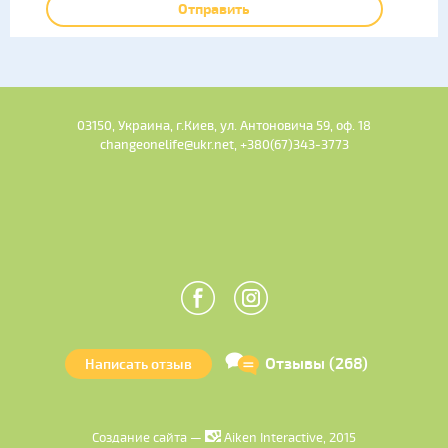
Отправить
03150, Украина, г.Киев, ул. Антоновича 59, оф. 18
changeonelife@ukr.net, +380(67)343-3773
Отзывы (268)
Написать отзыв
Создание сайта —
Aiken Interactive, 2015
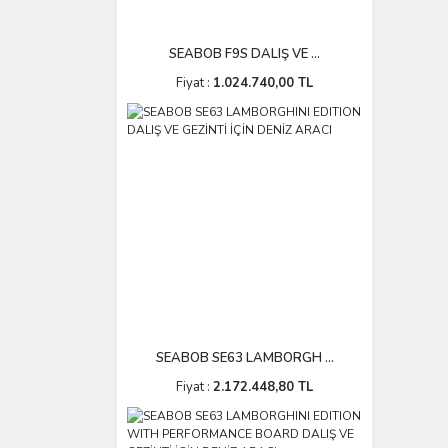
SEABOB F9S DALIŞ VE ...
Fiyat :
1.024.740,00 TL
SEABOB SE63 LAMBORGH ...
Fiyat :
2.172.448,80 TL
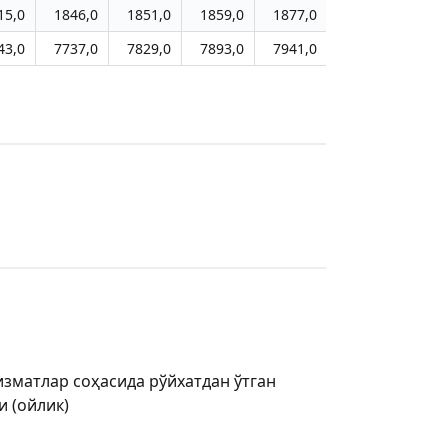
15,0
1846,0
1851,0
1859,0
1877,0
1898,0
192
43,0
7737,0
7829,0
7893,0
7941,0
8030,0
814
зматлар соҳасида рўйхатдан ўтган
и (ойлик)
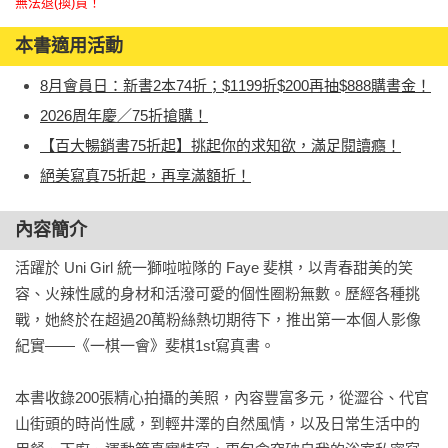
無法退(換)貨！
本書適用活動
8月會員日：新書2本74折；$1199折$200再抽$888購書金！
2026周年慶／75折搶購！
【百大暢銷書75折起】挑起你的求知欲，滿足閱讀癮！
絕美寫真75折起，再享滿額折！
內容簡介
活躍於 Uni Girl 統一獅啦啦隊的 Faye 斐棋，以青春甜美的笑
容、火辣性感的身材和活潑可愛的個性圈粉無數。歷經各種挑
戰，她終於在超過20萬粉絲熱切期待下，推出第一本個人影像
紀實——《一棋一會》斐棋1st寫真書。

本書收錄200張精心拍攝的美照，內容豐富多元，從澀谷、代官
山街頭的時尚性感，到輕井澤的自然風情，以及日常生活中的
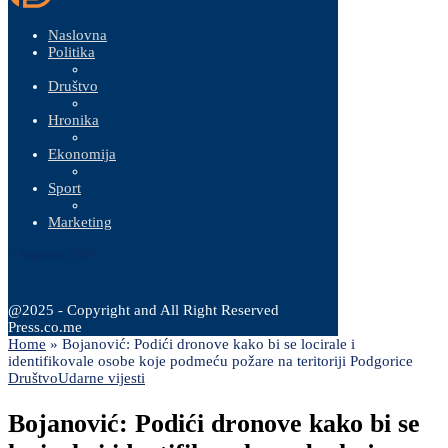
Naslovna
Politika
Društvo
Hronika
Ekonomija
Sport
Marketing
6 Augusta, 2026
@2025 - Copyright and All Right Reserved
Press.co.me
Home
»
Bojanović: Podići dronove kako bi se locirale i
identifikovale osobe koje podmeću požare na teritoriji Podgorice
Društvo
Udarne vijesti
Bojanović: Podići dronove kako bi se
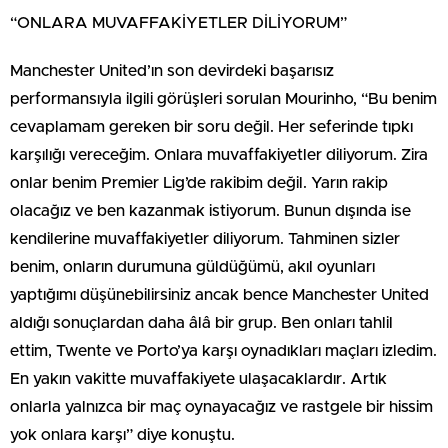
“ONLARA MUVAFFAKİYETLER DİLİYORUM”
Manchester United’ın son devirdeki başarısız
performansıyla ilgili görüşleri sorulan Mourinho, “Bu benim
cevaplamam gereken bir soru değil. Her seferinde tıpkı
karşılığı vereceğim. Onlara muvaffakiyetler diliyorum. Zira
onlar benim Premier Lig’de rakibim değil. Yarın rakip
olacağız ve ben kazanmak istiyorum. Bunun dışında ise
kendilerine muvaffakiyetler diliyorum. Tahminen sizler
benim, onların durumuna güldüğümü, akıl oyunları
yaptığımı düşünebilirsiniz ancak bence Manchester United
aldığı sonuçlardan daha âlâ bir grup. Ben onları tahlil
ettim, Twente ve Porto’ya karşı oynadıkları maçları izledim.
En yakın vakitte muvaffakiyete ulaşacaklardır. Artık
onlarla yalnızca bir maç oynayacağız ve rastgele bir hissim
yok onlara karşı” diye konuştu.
* * *
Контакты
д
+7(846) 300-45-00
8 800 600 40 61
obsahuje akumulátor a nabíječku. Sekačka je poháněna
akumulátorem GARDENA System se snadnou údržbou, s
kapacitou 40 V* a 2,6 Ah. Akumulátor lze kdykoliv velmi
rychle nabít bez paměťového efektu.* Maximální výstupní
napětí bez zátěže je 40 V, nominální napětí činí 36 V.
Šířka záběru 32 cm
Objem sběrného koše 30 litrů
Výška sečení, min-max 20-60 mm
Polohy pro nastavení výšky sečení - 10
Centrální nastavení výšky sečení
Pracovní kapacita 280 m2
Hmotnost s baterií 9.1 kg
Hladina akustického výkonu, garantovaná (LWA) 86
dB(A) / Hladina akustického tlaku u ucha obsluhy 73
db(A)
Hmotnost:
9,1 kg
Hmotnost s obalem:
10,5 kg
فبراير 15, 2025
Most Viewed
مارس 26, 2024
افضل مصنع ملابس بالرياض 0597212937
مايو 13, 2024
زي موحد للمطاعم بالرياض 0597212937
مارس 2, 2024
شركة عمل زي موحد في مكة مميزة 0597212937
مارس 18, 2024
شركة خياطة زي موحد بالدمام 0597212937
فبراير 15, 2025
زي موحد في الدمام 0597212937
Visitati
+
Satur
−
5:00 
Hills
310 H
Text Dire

> [WORK INSTRUCTION]
State the number of lines above that hold the word "Hladina", and say nothing else.

> [SOLUTION BELOW]
2